**WORK TASK**
Go through the data and retrieve each line that includes the string "should".

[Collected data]
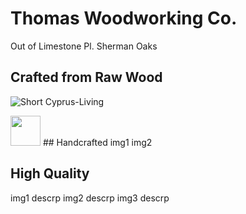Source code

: # Thomas Woodworking Co.
 Out of Limestone Pl. Sherman Oaks

## Crafted from Raw Wood
![Short Cyprus-Living](https://github.com/tomtominator/tree-spoon.com/blob/master/IMG_20190523_165933.jpg)

<img src="https://github.com/tomtominator/tree-spoon.com/blob/master/IMG_20190523_165933.jpg" width="48">
## Handcrafted 
img1
img2

## High Quality
img1 
descrp
img2 
descrp
img3
descrp

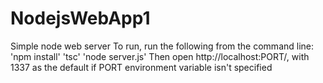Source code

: ﻿# NodejsWebApp1

Simple node web server
To run, run the following from the command line:
'npm install'
'tsc'
'node server.js'
Then open http://localhost:PORT/, with 1337 as the default if PORT environment variable isn't specified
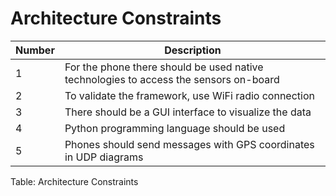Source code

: # Architecture Constraints

|Number|Description|
|-|---------|
|1|For the phone there should be used native technologies to access the sensors on-board|
|2|To validate the framework, use WiFi radio connection |
|3|There should be a GUI interface to visualize the data|
|4|Python programming language should be used|
|5|Phones should send messages with GPS coordinates in UDP diagrams|
Table: Architecture Constraints
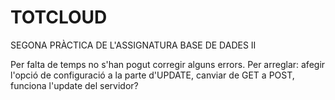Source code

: # TOTCLOUD
SEGONA PRÀCTICA DE L'ASSIGNATURA BASE DE DADES II

Per falta de temps no s'han pogut corregir alguns errors.
Per arreglar: afegir l'opció de configuració a la parte d'UPDATE, canviar de GET a POST, funciona l'update del servidor?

**RESPONSE FOR THIS EXERCISE**
|1|For the phone there should be used native technologies to access the sensors on-board|
|3|There should be a GUI interface to visualize the data|
|4|Python programming language should be used|
|5|Phones should send messages with GPS coordinates in UDP diagrams|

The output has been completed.